28

I can’t give you a full account of how I spent the next few days. In many ways it was an endless meandering cycle of misery and depression. We weren’t saying much around the office. There was a lot going on. Sam was there every morning working with Arlene, and ironically, plaintiffs were signing up and offering help on a daily basis, even though we had told everyone by email that the government’s motion to dismiss was coming up, and weren’t sure we would even have a case left to pursue in another week. Jeff Carlsen and Ed van Eyck had both called and offered any help they could give as attorneys, though neither had come up with an answer to the statute of limitations. Kate Banahan had been as good as her word, and a nice young man called Eric from her Wills and Trusts class was desperately trying to make himself useful, while driving Arlene crazy by giving the impression that he had never seen the inside of an office before. Worst of all, Reg was beavering away on my tax records in a corner of my office, so the audit was never far from my mind. A lot was going on, but most of it was going on in a subdued silence. In the afternoons, Sam went to the library, or so she said. I wasn’t sure whether she really was going to the library, or whether she just couldn’t stand being in the office any more. I wasn’t sure how long I could stand it myself.

By the time I had unburdened myself to Sam and Arlene, and we had recovered a little from the blow, Tuesday was all but gone. On Wednesday morning, I decided to make a positive start. I opened a new file in the van Eyck folder on my laptop and boldly typed in the words, ‘Plaintiff’s Reply to Government’s Motion to Dismiss based on Statute of Limitations’. For two hours or so I typed non-stop. I began with a statement of the facts, which was pretty much the same as Dave Petrosian’s statement of the facts, except that I treated them as facts in contrast to Dave’s insinuation that they belonged more appropriately in the fiction section. In the second section I traced the history of the Claims Court and its statute of limitations, at the end of which I triumphantly demolished Dave’s assertion that we had missed the deadline by 200 years, and demonstrated conclusively that it was close to 130 years, tops. I began the third section with the words, ‘It follows, therefore…’ At which point I hit a brick wall and stopped in mid-sentence.

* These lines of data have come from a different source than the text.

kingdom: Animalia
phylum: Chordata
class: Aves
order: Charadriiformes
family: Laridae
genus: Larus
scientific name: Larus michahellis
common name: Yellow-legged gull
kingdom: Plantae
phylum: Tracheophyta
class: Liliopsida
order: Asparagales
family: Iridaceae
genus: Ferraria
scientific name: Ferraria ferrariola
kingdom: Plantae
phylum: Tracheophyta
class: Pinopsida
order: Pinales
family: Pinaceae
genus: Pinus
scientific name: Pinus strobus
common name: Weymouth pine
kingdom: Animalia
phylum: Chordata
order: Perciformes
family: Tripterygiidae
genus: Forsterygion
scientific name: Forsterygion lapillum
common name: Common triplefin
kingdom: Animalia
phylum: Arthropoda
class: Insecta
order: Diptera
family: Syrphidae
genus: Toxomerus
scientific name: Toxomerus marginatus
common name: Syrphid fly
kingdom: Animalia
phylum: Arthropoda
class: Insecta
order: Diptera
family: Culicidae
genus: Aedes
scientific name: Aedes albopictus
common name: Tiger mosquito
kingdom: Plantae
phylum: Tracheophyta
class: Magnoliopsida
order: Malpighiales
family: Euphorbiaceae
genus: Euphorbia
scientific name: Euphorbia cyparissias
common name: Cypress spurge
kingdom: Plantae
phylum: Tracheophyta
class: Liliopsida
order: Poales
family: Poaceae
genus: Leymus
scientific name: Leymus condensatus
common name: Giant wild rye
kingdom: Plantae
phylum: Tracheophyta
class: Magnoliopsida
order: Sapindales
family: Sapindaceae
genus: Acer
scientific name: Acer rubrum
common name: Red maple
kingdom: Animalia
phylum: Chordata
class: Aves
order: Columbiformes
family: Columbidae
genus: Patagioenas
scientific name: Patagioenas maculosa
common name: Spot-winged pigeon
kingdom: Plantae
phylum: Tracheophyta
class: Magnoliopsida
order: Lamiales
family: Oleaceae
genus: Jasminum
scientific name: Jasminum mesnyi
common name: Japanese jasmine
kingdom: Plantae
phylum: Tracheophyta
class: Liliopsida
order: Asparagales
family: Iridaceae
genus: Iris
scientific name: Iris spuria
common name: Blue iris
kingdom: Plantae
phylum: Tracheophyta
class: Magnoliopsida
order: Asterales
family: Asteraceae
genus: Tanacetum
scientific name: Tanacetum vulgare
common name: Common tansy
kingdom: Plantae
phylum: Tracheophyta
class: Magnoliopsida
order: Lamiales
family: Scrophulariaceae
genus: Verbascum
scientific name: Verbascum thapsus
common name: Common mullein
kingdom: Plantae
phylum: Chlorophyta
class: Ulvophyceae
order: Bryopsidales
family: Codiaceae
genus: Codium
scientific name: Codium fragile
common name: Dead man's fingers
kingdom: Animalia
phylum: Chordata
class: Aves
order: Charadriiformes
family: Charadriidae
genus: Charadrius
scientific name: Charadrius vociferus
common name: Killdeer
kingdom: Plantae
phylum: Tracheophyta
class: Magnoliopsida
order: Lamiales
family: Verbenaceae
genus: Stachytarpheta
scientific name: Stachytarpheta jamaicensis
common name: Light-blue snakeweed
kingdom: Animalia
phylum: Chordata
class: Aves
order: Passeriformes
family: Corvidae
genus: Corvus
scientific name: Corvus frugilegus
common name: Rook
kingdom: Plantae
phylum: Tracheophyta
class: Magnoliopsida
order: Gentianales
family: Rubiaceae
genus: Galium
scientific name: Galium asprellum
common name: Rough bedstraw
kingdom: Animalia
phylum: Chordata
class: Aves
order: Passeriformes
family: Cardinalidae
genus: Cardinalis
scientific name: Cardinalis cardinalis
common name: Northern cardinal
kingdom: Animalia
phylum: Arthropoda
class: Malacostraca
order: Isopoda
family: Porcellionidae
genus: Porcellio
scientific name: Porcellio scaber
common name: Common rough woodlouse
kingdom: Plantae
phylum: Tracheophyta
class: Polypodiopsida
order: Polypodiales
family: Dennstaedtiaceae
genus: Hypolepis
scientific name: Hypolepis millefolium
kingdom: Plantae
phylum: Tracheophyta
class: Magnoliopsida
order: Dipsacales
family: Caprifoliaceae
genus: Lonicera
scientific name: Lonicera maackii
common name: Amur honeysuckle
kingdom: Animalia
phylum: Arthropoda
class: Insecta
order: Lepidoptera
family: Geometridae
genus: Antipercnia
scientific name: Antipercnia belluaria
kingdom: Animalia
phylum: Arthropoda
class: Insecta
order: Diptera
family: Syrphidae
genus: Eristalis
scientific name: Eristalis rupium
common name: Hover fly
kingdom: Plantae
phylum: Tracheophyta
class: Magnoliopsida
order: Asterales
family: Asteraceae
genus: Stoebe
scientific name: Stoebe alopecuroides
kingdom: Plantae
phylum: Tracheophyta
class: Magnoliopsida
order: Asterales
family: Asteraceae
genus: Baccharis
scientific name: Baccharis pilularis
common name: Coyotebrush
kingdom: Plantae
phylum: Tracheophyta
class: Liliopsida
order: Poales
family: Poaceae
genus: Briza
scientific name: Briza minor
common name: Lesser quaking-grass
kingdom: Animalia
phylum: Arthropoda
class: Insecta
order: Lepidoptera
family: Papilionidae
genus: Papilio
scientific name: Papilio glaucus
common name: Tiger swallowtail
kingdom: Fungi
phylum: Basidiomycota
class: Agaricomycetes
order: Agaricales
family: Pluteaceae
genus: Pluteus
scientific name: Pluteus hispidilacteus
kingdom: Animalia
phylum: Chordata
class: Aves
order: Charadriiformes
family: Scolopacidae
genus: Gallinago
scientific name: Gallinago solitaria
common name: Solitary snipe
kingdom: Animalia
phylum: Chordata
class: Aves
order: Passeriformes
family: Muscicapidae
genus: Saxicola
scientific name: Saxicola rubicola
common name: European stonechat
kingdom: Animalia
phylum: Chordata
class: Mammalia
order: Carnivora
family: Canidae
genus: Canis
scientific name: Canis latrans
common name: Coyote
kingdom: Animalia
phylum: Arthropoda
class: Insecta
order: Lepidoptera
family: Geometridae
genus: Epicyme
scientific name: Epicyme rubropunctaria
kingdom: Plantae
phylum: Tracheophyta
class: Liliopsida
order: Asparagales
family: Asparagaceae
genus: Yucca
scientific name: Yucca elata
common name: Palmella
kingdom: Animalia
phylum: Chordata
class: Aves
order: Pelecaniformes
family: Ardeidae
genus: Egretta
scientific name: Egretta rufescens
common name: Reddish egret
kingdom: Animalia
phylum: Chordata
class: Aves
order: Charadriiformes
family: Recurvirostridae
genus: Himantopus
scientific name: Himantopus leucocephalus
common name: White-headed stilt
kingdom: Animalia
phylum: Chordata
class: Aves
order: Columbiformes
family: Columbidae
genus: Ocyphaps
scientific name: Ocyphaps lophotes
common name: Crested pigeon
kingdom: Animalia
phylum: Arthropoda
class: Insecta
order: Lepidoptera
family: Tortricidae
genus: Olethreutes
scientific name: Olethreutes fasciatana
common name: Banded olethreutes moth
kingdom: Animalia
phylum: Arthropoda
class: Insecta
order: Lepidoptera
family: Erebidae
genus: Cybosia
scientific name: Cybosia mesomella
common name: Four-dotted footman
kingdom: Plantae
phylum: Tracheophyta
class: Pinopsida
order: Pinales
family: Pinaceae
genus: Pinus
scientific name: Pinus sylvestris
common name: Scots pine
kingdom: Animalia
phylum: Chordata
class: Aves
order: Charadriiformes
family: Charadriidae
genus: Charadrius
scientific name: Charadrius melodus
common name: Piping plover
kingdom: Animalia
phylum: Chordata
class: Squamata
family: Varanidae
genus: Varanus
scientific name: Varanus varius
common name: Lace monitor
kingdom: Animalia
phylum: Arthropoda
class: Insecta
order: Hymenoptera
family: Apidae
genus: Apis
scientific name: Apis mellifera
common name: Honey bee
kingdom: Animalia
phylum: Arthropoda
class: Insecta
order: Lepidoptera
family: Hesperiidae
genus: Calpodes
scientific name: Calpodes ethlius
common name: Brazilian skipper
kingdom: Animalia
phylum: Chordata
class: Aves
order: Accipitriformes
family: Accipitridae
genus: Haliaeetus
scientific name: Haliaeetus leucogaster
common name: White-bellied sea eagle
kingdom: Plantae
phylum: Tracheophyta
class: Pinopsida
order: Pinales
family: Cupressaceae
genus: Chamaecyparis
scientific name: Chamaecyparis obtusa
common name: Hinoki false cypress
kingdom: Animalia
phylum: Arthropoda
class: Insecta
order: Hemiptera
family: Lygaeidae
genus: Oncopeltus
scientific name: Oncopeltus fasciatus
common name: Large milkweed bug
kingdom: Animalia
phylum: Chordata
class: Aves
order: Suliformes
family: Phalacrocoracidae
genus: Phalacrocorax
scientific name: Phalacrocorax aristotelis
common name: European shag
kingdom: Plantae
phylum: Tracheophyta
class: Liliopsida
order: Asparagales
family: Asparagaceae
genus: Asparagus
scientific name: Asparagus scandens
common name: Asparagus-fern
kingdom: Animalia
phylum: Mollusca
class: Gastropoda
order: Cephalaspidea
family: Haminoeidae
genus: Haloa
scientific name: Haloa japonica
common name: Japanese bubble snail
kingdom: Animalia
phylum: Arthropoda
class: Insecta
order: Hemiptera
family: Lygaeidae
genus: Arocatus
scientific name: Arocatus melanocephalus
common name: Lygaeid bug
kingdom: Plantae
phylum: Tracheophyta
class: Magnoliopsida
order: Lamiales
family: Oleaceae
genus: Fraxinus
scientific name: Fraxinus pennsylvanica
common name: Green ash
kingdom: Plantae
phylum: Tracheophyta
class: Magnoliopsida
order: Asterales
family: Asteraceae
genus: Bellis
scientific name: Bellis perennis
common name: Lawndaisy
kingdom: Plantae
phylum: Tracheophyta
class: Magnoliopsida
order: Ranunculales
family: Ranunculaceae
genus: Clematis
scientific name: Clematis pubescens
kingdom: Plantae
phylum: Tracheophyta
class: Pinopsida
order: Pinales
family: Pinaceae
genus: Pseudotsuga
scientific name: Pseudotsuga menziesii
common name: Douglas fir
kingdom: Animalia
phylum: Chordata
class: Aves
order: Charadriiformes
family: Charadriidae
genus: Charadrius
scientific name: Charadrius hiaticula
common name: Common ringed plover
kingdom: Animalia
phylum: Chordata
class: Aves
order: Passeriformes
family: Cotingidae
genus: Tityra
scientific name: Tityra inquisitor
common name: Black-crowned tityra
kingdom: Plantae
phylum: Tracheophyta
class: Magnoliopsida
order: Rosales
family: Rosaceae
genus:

Reg had questions about my tax affairs that took up most of Wednesday afternoon. I pretended to be frustrated at the interruption, but in a strange way it was almost a relief to be made to remember what had been going on in my practice four or five years ago. Anything was better than sitting at my desk without the faintest idea of how the third section could progress beyond ‘therefore’. On Thursday, I rummaged through a number of files and went back through briefs I had written, or the government had produced, dealing with the statute of limitations in cases long gone. I don’t know what I was expecting to find: some chance observation, some statutory provision or court judgment I had overlooked – anything that might offer a glimmer of hope. I found nothing.

On Friday afternoon, just after lunch, I gave up. The third section still consisted of a single incomplete sentence, and there was no prospect of developing it further. The plaintiffs had no response to the government’s motion to dismiss. The hearing was on Monday morning. Dave was right. Our claim was barred by the statute of limitations. It was unfair, but the law was the law, and that was the way it was. I drafted an email of apology to all the plaintiffs who had signed up, the van Eyck family in general, and anyone else I thought I might conceivably have offended. I would send it when I returned from court on Monday. I tried to write the van Eyck case off in my mind. It had been fun, but it was time to move on to the next case. It didn’t work as far as my feelings about Sam were concerned. Sam was personal: I didn’t know how what I was going to say to her, but whatever it was, I wasn’t going to say it in an email.